Written exercise:
Lay out the part of the data that opens with the line containing "country: Ecuador" and closes with the line containing "state / province: San Martín" as a JSON list of strings. Both end lines are included, each line gets its own string, and blank lines are omitted.

begin Source data

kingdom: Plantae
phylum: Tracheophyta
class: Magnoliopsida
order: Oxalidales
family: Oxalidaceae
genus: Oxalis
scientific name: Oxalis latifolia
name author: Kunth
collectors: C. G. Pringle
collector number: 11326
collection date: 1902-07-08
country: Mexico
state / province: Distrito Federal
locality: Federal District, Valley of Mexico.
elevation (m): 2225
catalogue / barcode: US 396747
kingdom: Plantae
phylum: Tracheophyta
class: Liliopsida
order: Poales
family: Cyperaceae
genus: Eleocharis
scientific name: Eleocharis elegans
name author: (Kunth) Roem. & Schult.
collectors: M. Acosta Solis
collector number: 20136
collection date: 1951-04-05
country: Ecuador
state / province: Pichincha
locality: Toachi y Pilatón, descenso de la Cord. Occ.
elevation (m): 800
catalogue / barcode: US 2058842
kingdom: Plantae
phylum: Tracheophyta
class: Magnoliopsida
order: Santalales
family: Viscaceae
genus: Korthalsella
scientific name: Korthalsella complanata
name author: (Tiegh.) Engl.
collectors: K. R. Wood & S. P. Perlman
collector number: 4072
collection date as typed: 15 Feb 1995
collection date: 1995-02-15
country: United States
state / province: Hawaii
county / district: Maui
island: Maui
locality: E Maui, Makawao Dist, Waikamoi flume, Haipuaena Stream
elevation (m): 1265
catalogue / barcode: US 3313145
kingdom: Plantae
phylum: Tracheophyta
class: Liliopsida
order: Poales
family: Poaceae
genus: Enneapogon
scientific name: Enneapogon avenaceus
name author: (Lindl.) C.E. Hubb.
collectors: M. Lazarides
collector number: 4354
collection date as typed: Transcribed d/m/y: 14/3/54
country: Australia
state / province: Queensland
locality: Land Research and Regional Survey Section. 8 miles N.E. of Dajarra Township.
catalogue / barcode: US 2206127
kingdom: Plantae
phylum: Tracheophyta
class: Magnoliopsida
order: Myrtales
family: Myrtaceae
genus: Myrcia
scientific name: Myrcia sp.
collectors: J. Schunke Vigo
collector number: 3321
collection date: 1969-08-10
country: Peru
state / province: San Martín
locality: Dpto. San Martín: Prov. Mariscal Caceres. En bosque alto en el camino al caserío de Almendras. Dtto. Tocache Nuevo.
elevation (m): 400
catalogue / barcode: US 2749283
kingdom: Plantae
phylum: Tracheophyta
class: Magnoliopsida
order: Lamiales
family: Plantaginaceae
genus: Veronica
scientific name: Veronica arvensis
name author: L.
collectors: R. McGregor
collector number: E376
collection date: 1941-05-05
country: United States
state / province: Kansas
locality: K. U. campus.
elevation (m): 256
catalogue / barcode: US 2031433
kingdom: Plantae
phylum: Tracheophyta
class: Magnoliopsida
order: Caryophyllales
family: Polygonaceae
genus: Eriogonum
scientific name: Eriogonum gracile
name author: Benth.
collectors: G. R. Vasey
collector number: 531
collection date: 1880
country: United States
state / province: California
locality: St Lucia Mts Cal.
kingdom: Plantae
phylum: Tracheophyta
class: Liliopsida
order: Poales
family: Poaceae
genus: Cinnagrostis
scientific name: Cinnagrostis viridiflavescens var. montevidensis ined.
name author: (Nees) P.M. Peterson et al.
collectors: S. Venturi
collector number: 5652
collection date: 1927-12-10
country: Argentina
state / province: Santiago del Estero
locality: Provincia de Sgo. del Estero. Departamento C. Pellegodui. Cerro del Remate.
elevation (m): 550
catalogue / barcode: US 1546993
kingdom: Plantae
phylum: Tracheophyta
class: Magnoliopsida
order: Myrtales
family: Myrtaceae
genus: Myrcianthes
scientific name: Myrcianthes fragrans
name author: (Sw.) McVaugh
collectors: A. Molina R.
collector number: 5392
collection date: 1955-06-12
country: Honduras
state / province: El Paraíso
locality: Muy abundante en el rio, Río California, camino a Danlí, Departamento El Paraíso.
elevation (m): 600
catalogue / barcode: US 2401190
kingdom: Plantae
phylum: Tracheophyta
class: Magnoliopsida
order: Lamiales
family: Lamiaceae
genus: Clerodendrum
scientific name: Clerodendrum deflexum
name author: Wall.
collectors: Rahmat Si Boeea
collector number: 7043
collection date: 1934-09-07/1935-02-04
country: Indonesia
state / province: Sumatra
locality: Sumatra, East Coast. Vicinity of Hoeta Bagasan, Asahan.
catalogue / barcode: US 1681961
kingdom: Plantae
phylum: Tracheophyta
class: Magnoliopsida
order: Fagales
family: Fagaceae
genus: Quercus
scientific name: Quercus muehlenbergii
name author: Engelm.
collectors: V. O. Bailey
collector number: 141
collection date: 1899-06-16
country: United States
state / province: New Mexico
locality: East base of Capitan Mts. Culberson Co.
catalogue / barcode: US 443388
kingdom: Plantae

end Source data

In response:
[
  "country: Ecuador",
  "state / province: Pichincha",
  "locality: Toachi y Pilatón, descenso de la Cord. Occ.",
  "elevation (m): 800",
  "catalogue / barcode: US 2058842",
  "kingdom: Plantae",
  "phylum: Tracheophyta",
  "class: Magnoliopsida",
  "order: Santalales",
  "family: Viscaceae",
  "genus: Korthalsella",
  "scientific name: Korthalsella complanata",
  "name author: (Tiegh.) Engl.",
  "collectors: K. R. Wood & S. P. Perlman",
  "collector number: 4072",
  "collection date as typed: 15 Feb 1995",
  "collection date: 1995-02-15",
  "country: United States",
  "state / province: Hawaii",
  "county / district: Maui",
  "island: Maui",
  "locality: E Maui, Makawao Dist, Waikamoi flume, Haipuaena Stream",
  "elevation (m): 1265",
  "catalogue / barcode: US 3313145",
  "kingdom: Plantae",
  "phylum: Tracheophyta",
  "class: Liliopsida",
  "order: Poales",
  "family: Poaceae",
  "genus: Enneapogon",
  "scientific name: Enneapogon avenaceus",
  "name author: (Lindl.) C.E. Hubb.",
  "collectors: M. Lazarides",
  "collector number: 4354",
  "collection date as typed: Transcribed d/m/y: 14/3/54",
  "country: Australia",
  "state / province: Queensland",
  "locality: Land Research and Regional Survey Section. 8 miles N.E. of Dajarra Township.",
  "catalogue / barcode: US 2206127",
  "kingdom: Plantae",
  "phylum: Tracheophyta",
  "class: Magnoliopsida",
  "order: Myrtales",
  "family: Myrtaceae",
  "genus: Myrcia",
  "scientific name: Myrcia sp.",
  "collectors: J. Schunke Vigo",
  "collector number: 3321",
  "collection date: 1969-08-10",
  "country: Peru",
  "state / province: San Martín"
]